Designing algorithms is not just about generating a “buy” signal… It’s about knowing each step of the process - signal hit rate, entry and sizing method, invalidation method, exit method, hedging, and more.
Find Alpha - This is probably the easier part of our work. We are constantly designing new metrics and proof-of-concepts to find opportunities. In such an expansive market with arbitrage and dislocations at every turn, the hard part isn’t the signal… It’s how to act on it with success. Which is about the next part…
Execution - When you’re on Tradingview and hook up your account to place an order, how many seconds does it take for that order to hit the books? It takes two hands to count that high.
What type of order is placed? Market order, limit order, DCA, ladder entry… And is it responsive to changes in the orderbook or tradeflow? Most systems lack any real sophistication.
To give you an idea about the Jlabs team… The guys handling execution measure in milliseconds. And they already know what needs to be done to shave an additional 40 to 200 milliseconds based upon their proposals.
Code efficiency, order calculation and creation, server locations, fail systems, monitoring… It’s impressive what they do in order to steer clear of any rogue wave.
Autonomous - When you look back on the data being computed and how its acted upon, the software needs to be more robust than a few algorithms. That’s J-AI, a trading system that is coming up on its sixth birthday.
I mention all of this to give some background and context for this next part… It takes a lot of resources to come up with what seems like a simple alert like this…
While many look at such an alert and think to short it, we tend to view it as risk. That risk being the rogue wave that can form seemingly out of nowhere.
Hopefully that helps address any questions you might have, similar to what Vladyslav here asked.
You won’t find this on whale alerts.

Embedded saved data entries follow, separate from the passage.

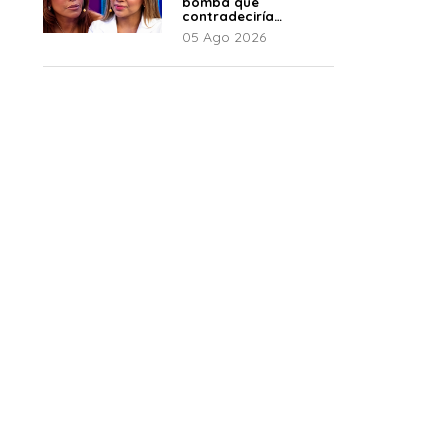
bomba que
contradeciría
comunicado de La
05 Ago 2026
Bella Luz: “Hay un
audio”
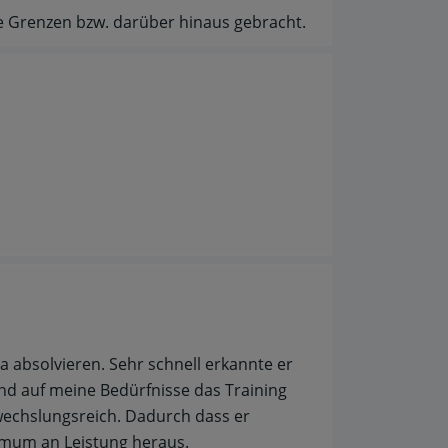
re Grenzen bzw. darüber hinaus gebracht.
a absolvieren. Sehr schnell erkannte er
d auf meine Bedürfnisse das Training
wechslungsreich. Dadurch dass er
ximum an Leistung heraus.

Most traders that you can copy trade onchain know they show up on those alert systems. They’ve gone out of their way to avoid detection. But what’s true about most of them…
They tend to be one signal of many… Or one wave of the many that are moving in the ocean.
For those that listened in on our Trading Pit episode the other day, we mentioned several metrics and data points were telling us that the market was weakening. You can listen in here if you missed it.
For this reason, the Pablo Alert was merely another wave getting ready to combine with other waves to form that major selloff in the market.
The U.S. dollar was one such signal.
Here’s the move in the U.S. dollar as measured by the DXY over the last couple days…
It was enough to turn our Risk Rating from Low Risk to Neutral the day prior.
The other signal was happening in the price movement and orderbook. There’s a term called slippage… It’s essentially an indicator in liquidity around the current market’s price.
When slippage rises, volatility can rise. What we saw in the day prior was slippage crept higher. You can see that in the box labeled “Unhealthy” below.
The market went from a normal state to one with slight disturbances on January 2.
I say all this to basically tell the Matrixport analyst, bravo. You took advantage of current market conditions to play your card at the perfect time.
As for what this means moving forward…
Slippage is coming down as you can see in the previous chart. The other subplot in that chart above shows a tentative market.
The market is still not making a move in the options market. In this chart below, you can see how little IV moved. By the end of the trading day, IV was back to what it was before the rogue wave. The exception being the contract expiring tomorrow.
Open interest hasn’t come back from the massive end of year expiry that just happened… I’d expect to see that post-ETF news.
Which is all to say…
The market feels like it’s waiting for the ETF news to drop. This will be very exciting to see play out in the week to come.